Reducing Memory Footprint and Object Instance Sizes: StructLayoutAttribute Is Only the Beginning

Printer-friendly version (PDF)

One way to reduce the memory used by an application is to modify the definitions of the application's classes and structures so that instances of those types become smaller in memory. For types with tens of thousands of instances, this can result in substantial savings.

Often, though, taking a common-sense approach to reducing the size of objects yields smaller than expected benefits, and sometimes yields no improvement at all. Since some of these optimizations can take considerable time to implement, making accurate predictions about which changes are worthwhile can be important.
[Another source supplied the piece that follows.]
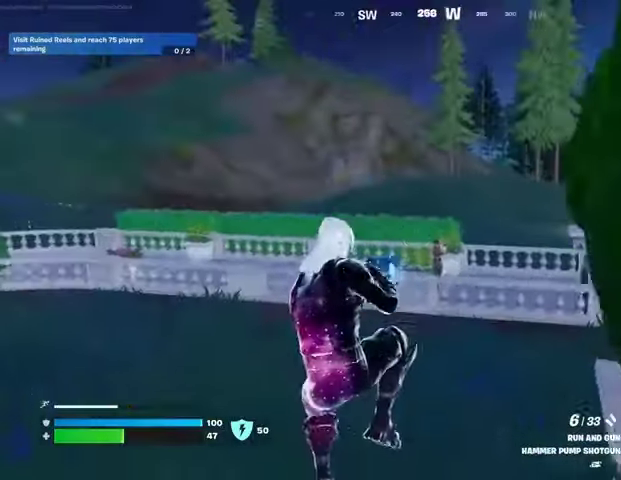
{"buttons": [], "left_stick": "up", "right_stick": "center", "events": [[133, "right_stick", "down-right"], [200, "R2", "down"], [267, "R2", "up"], [300, "right_stick", "center"], [333, "R1", "down"], [433, "R1", "up"]]}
This article explains how to accurately calculate the improvements in memory footprint that can be expected from particular optimizations, so that you can select in advance which optimizations will be worthwhile.

When Should you Bother?

Before I introduce the math behind reducing the size of objects, I should start with the question “Should you even bother?”, because the techniques in this article, while occasionally essential, frequently are not the way to solve your memory footprint problems. Specifically:

The gains to be made from reducing the size of object instances are generally measured in bytes per instance — as in, generally fewer than 50 bytes per instance. So unless you know that you have lots of instances of a particular type in memory, it generally isn't worth bothering with reducing the size of the instances.
Even if your memory profiler (or your own analysis of the code) has confirmed that you have tens of thousands of instances of a type in memory, rather than starting with the question “How can I make each instance smaller?”, you should probably start with “Do I need all of these instances in memory?”. Is there a way you could make some of them available for garbage collection sooner? Or could you use a flyweight design pattern to reduce the number of instances required? And so on.
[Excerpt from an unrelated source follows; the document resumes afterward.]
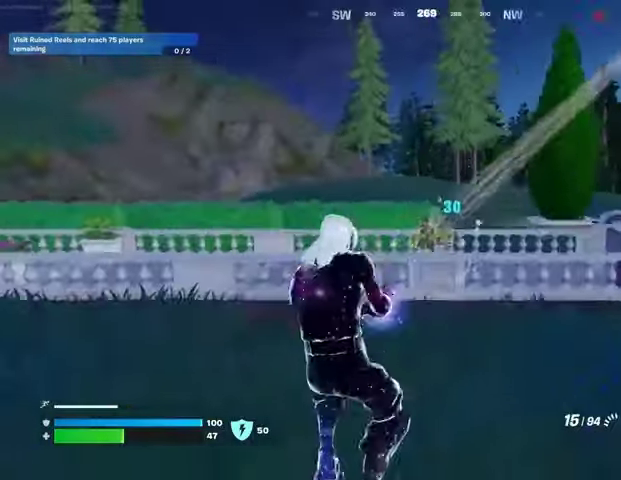
{"buttons": ["L2", "R2"], "left_stick": "center", "right_stick": "down-right", "events": [[67, "left_stick", "up-right"], [167, "L2", "down"], [167, "right_stick", "up"], [267, "R2", "down"], [300, "right_stick", "left"], [433, "left_stick", "center"], [433, "right_stick", "down-right"]]}
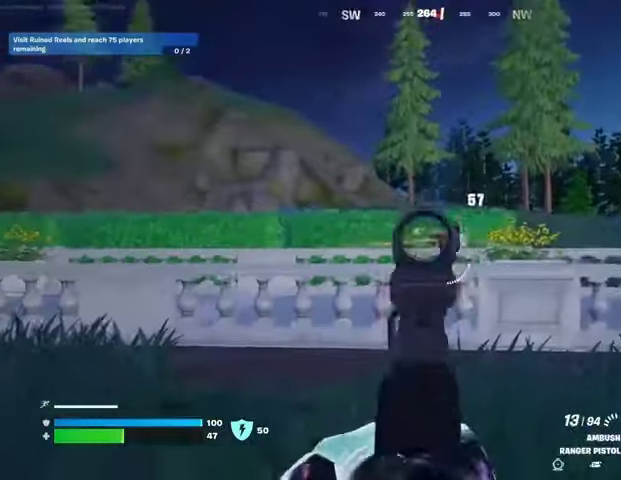
{"buttons": ["R2", "L3"], "left_stick": "up-left", "right_stick": "left", "events": [[33, "left_stick", "left"], [167, "right_stick", "left"], [333, "right_stick", "right"], [367, "left_stick", "up-left"], [467, "right_stick", "left"], [500, "L2", "up"], [500, "L3", "down"]]}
If the bottom line is that yes, you have an awful lot of them in memory, and no, there isn't any way to get rid of lots of instances entirely, then the information in this article might be helpful.

Sources of Information / Limits of the Article

Most of this article is based directly on experimental evidence and the rules I've derived from it. So even though this article explains all of the data I've acquired, it's probably missing various refinements. I welcome improvements, of course.

Calculating the Size of a Class or Structure — Overview

Calculating the size of an instance of a class or structure (the “target type”) is an iterative process, starting with system.object, and working down the inheritance chain to the target type. (All structs are derived directly from system.object.) For each link of the inheritance chain below system.object, here are the broad outlines of the procedure you’ll follow -- I’ll get to the details shortly. The math is simple, but can be time-consuming for long inheritance chains and/or for types with many fields.

Determine the size of an instance of the base class.
Determine the amount of “free space” available inside the end of instances of the base class.
Determine how many instance (i.e. non-static) fields of the current type will fit into the free space inside the end of the base class.
Determine the size of the memory block required to hold the instance fields of the current type that don't fit into the free space in the end of the base class.
Round the number from Step 4 up to be a multiple of 4 bytes.
Calculate the two results you need:
- The number you rounded up by (i.e. Step 5 minus Step 4) is the amount of free space available in the end of the current type. For example, if you rounded up from 17 to 20 bytes, there are 3 bytes available.
- The number you rounded up to, plus the size of the base class (i.e., Step 5 + Step 1) is the size of each instance of the current type.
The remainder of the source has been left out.